With reference to RolandoMySQLDBA's answer on

MySQL: Index when joining to tables not being used (Performance optimizing question)

He mentioned

Make sure you build an index that involves the columns deleted, visible, and date_created as follows:

ALTER TABLE blogposts ADD INDEX deleted_visible_date_created (deleted,visible,date_created);

May I ask, what is the benefit of combining columns in index? And why have you not included date_published in the index, which was also part of WHERE clause?

Should we create indexes of all columns used in WHERE clause or not?

Best Answer

What has to be adhered to is the query you know you are going to make.

Let go back to the original question's query

SELECT /* [things omitted] */ articles.blogpost_id, articles.id AS articleid
FROM blogposts
JOIN articles ON articles.blogpost_id = blogposts.id
WHERE blogposts.deleted = 0
AND blogposts.title LIKE '%{de}%'
AND blogposts.visible = 1
AND blogposts.date_published <= NOW()
ORDER BY blogposts.date_created DESC
LIMIT 0 , 50

Look carefully at the WHERE clause. I see two static values

  • blogposts.deleted = 0
  • blogposts.visible = 1

These cannot be indexes by themselves because of their implied cardinality. Think about it:

  • deleted is either 0 or 1 (That's a Cardinality of 2)
  • visible is either 0 or 1 (That's a Cardinality of 2)

All Query Optimizers (MySQL, Oracle, PostgreSQL, MSSQL, etc) would take one look at those indexes and decide not to use the index.

Look at the ORDER BY clause : ORDER BY blogposts.date_created DESC. This shows a predictable ordering schema. This may help bypass the need for sorting.

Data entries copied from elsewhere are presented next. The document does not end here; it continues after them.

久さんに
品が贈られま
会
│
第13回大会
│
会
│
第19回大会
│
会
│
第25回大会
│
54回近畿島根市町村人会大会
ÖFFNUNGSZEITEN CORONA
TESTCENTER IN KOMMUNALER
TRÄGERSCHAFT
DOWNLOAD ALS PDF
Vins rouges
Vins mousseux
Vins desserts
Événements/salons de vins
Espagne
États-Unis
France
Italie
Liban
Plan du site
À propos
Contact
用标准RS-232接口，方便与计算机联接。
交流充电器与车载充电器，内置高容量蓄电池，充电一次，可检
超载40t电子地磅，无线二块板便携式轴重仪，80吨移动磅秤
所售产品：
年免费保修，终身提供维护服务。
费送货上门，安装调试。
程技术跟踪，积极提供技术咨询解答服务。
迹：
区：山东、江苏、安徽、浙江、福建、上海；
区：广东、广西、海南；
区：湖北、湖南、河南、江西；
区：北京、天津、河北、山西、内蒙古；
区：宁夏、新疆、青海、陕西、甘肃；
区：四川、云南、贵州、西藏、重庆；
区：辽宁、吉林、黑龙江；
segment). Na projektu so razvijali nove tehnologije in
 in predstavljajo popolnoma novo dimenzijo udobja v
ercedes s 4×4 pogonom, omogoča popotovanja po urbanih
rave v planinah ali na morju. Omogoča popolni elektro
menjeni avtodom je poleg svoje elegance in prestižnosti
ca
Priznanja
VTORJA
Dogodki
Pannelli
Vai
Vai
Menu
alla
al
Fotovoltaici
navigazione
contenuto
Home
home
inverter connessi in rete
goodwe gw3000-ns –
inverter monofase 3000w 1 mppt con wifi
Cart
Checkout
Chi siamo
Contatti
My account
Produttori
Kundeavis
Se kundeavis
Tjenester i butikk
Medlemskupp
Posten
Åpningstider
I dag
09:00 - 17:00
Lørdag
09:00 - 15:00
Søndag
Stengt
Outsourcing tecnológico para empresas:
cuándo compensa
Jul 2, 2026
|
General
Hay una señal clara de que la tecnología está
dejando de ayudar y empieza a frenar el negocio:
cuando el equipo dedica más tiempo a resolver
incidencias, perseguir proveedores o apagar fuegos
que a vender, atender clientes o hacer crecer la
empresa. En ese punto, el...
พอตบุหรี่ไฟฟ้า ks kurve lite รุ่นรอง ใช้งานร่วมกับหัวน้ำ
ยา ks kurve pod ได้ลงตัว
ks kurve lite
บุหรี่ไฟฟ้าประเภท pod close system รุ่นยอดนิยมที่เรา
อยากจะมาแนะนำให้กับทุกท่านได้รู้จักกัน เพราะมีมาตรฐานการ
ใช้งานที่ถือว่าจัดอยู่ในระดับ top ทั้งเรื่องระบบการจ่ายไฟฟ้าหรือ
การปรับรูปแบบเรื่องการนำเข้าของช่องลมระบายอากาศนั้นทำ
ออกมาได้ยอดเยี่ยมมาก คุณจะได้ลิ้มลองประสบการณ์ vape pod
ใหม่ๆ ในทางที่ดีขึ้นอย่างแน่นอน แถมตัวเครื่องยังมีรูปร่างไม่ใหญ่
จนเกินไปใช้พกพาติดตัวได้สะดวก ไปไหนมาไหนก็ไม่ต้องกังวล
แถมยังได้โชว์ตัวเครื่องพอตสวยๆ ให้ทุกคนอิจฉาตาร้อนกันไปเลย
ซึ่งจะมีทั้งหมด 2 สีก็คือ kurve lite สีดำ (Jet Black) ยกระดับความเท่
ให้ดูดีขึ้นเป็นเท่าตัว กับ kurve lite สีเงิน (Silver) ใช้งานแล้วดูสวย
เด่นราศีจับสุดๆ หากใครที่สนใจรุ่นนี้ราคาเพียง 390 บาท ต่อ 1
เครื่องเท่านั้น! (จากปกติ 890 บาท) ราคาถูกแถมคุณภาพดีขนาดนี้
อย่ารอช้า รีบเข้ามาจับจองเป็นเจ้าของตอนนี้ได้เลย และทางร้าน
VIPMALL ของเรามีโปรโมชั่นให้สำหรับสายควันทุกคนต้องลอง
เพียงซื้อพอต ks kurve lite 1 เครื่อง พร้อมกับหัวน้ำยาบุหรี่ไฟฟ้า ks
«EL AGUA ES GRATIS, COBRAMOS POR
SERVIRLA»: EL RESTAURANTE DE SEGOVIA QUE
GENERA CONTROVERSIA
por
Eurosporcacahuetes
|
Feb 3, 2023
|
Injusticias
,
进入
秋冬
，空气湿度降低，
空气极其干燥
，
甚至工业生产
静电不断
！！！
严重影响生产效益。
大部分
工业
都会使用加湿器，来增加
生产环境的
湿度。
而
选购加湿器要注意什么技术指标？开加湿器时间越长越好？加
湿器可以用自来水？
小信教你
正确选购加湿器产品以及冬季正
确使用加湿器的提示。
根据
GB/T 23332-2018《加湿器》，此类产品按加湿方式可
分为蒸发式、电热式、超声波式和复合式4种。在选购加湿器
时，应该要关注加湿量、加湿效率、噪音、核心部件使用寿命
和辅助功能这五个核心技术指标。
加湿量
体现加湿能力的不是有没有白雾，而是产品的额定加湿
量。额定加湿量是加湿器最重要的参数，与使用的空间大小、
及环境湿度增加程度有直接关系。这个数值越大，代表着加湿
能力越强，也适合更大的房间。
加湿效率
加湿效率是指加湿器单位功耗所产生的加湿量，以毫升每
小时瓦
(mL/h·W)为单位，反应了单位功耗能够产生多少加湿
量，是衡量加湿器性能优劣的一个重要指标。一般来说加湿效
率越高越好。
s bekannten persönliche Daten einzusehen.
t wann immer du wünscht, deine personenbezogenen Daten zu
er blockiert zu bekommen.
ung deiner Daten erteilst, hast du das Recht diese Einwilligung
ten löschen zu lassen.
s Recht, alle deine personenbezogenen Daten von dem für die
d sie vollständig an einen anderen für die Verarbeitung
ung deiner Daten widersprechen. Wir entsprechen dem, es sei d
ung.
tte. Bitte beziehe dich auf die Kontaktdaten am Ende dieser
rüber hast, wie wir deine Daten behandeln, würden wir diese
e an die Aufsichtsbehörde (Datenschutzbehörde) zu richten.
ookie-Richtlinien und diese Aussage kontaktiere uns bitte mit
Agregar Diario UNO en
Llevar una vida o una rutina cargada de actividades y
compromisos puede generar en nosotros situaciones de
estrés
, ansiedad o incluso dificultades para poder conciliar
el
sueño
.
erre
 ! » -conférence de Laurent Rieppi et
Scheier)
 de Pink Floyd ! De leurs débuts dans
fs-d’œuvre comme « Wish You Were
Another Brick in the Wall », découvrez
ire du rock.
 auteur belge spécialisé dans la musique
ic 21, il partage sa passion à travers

Combining these three columns into a single index gives the Query Optimizer some relief by gathering data with delete=0,visible=1,date_created already merged.

Although MySQL is perfectly capable of doing Index Merging, you should never expect the Query Optimizer to do index merging on indexes with very low cardinalities. Even if it did, just expect poor performance. Query Optimizers will choose full table scans, full index scans, and range scans over lopsided index merges any day. Creating covering indexes can bypass having to do index merges, but it can become a burden or a big waste of time and diskspace if the cardinality of the multiple-column index is still too low. Thus, the Query Optimizer would still choose not use it. Therefore, you must know your key distribution well in order to formulate multiple column indexes that you will write queries to use properly.

Here are some nice Links on Covering Indexes and When to Make Them

As far the date_published column goes, it would be alright to add it to the index. It would bring that much more relief to the Query Optimizer. It will perform an index scan to test for <=NOW() but that OK. That's will covering indexes are for.